━━━ Passage for review

A. All public services shall be connected to an approved public utilities system where one exists. For all major developments, the developer shall arrange with the servicing utility for the underground installation of the utility's distribution supply lines and service connection in accordance with the provisions of the applicable standard terms and conditions incorporated as a part of its tariff as the same are then on file with the State of New Jersey Board of Public Utility Commissioners, and the developer shall provide the Township with two copies of a final plat showing the installed location of these utilities, prepared and certified as to accuracy by the serving utility. For minor developments, service connections shall be made underground where the supply lines that serve the lands being developed are underground. With the exception of electric, telephone and gas utilities, for major or minor developments the developer shall submit to the approving authority, prior to the granting of final approval, a written instrument from each serving utility which shall evidence full compliance or intended full compliance with the provisions of this subsection; provided, however, that lots which, in such development(s), abut existing streets where overhead electric or telephone distribution supply lines are already installed may be supplied with electric and telephone service from those overhead lines, but the service connections from the utilities' overhead lines shall be installed underground.

B. All installation under this section to be performed by a serving utility shall be exempt from performance guaranties and inspection and certification by the Township Engineer. Where natural foliage is not sufficient to provide year-round screening of any utility apparatus appearing above the surface of the ground, the applicant shall provide sufficient live screening to conceal such apparatus year-round. On any lot where, by reason of soil conditions, rock formations, wooded area or other special condition of land, the applicant deems it a hardship to comply with the provisions of this subsection, the applicant may apply to the approving authority for an exception from the terms of this section in accordance with the procedure and provisions of § 220-12, Exceptions, in this chapter.

§ 220-175 Communications facilities.

━━━━━━
━━━ Recorded data

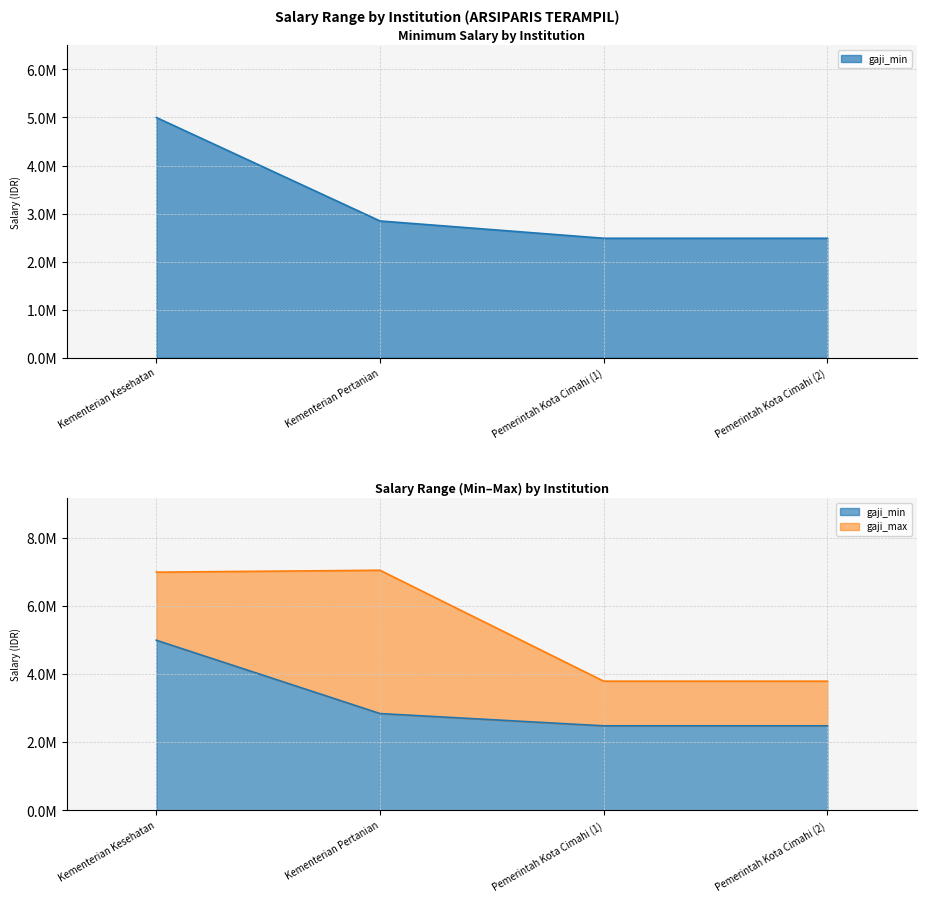

At which label does gaji_max first exceed 7000000?

Kementerian Pertanian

━━━━━━

### Try it
Repeat, word for word, the part of the utilities ordinance starting at "B. All installation" and ending at "in this chapter.".

### Problem solution
B. All installation under this section to be performed by a serving utility shall be exempt from performance guaranties and inspection and certification by the Township Engineer. Where natural foliage is not sufficient to provide year-round screening of any utility apparatus appearing above the surface of the ground, the applicant shall provide sufficient live screening to conceal such apparatus year-round. On any lot where, by reason of soil conditions, rock formations, wooded area or other special condition of land, the applicant deems it a hardship to comply with the provisions of this subsection, the applicant may apply to the approving authority for an exception from the terms of this section in accordance with the procedure and provisions of § 220-12, Exceptions, in this chapter.